Getting to Java (or C#) is not a panacea by itself, just as extending your legacy applications to the cloud by itself will not capture the benefits of digital transformation or insure you against future technical debt.
In order to fully reap the benefits of digital transformation, you should first and foremost distinguish between business logic and technical logic in your code. Most programmers push back on this distinction, because to them all the logic is technical. But by changing our thinking, we can reach insights that translate into hard business benefits.
We define business logic as decisions made using only external data, i.e. data from an input message or from a database. Next, the changes to data that result from each decision are also stored externally. Everything else is technical logic.
This is a critical distinction, because the business logic changes when the business processes themselves change.
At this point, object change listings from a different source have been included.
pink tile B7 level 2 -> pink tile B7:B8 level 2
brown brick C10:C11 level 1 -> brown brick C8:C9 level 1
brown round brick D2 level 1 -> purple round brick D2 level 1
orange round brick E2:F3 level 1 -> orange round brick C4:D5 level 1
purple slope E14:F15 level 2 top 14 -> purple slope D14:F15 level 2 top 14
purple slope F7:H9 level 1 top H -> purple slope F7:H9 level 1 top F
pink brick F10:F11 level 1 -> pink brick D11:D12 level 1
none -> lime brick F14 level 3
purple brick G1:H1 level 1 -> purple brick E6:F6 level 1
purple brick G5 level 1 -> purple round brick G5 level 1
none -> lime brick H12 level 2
Technical logic changes when the application changes in some way, such as transforming a COBOL application to Java and re-deploying it on the cloud. By fully acknowledging this distinction, we can better manage the risk to the transformation project itself as well as the risk to the business.
A digital transformation is a modernization project that incorporates digital technology wherever possible to increase productivity. We want to change the technological implementation to modern standards, and we want to change the business process to fully leverage the opportunities of digitalization. However, changing both at the same time is a recipe for excessive project cost, delivery overruns and for functionality shortfalls – or even outright project failure – especially if your business is one that runs on complex business logic.
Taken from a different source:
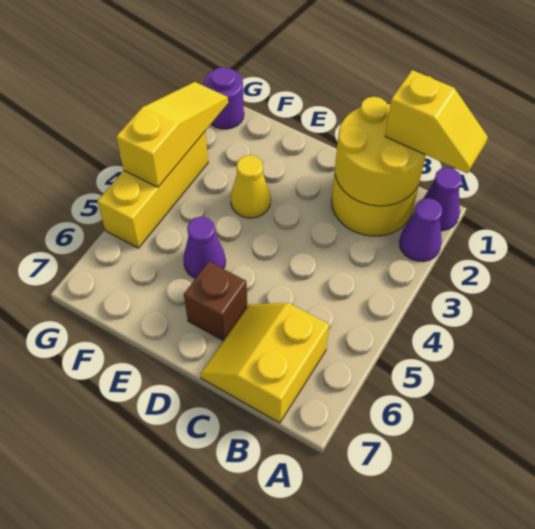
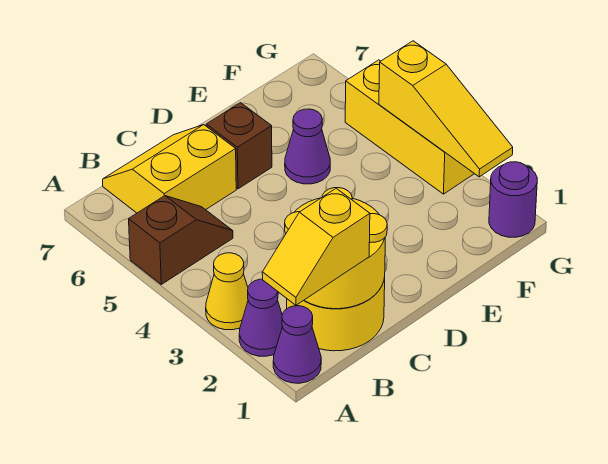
none -> brown slope A5:B5 level 1 top A
yellow slope B6:C7 level 1 top B -> yellow slope B6:C7 level 1 top 6
yellow cone E3 level 1 -> yellow cone A3 level 1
This distinction provides a potential solution to this conundrum, implementing the digital business vision without taking on the risk of failing to deliver a fully functional system on time and on budget. The only complete and correct specification of that intricate business logic upon which your business depends is contained within those mountains of legacy spaghetti code. All subject matter experts combined will be unable to specify all that logic to a 100% standard. It is simply too complex, sometimes mind-numbingly complex, and has built up over the lifetime of the application. It was never completely written down.
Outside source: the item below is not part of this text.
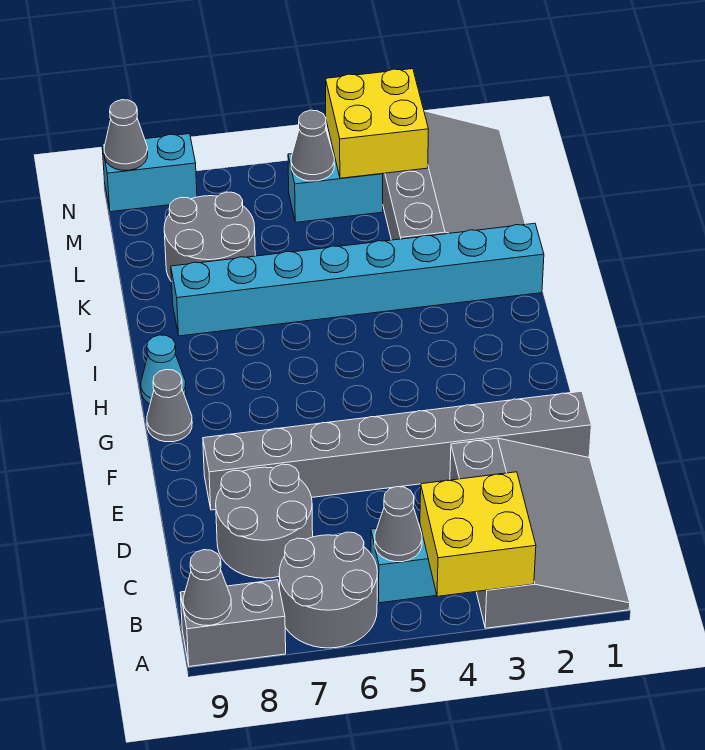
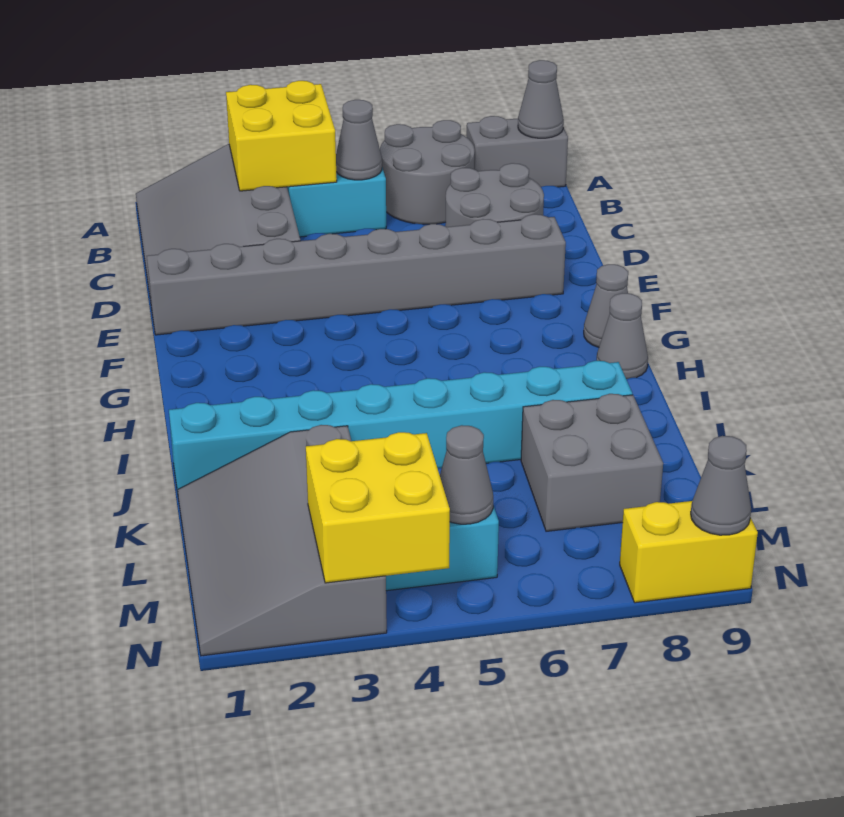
cyan cone H9 level 1 -> grey cone H9 level 1
grey round brick K7:L8 level 1 -> grey brick K7:L8 level 1
cyan brick N8:N9 level 1 -> yellow brick N8:N9 level 1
But in a modernization project, we care very little for the technical logic. That is mostly or entirely to be replaced, so we don’t need to understand very much about it. Since technical logic can easily be 80-90% or more of your legacy code base, business rule extraction that can largely ignore the technical logic proceeds at a rapid pace. Once we have the business rules, and we have them 100% complete and 100% correct as delivered by our patented dynamic business rule extraction, then we can change them to support the new business process design without incurring the risk penalty discussed above. The cardinal rule is: first do no harm.
The secret here is to conduct the design for the new digital business operations in parallel with the business rule extraction process, so that they both finish at about the same time. New transactions and new user experience can be rapidly constructed with modern tools, especially if using a combination of a rules engine for the business logic with a drag-and-drop low-code or no code system for programming the technical logic. Getting a project ready for delivery has much less to do with developing the new system than it does with getting the results of the new system correct in all cases, but this problem has already been solved by dynamic business rule extraction.
Business rule engines and low code platforms assist, but are not necessary, to fulfill this modernization approach. The goal is to separate business logic and technical logic – and to keep them separate in the future. These benefits can be captured with a coded solution (e.g., Java, Python, etc.) with microservices encapsulating the business logic, as well as with a low-code/no code solution that essentially eliminates code in its entirety. Regardless, both solutions fully mitigate the primary risk of a digital transformation, while ensuring fully correct business functionality in the new system.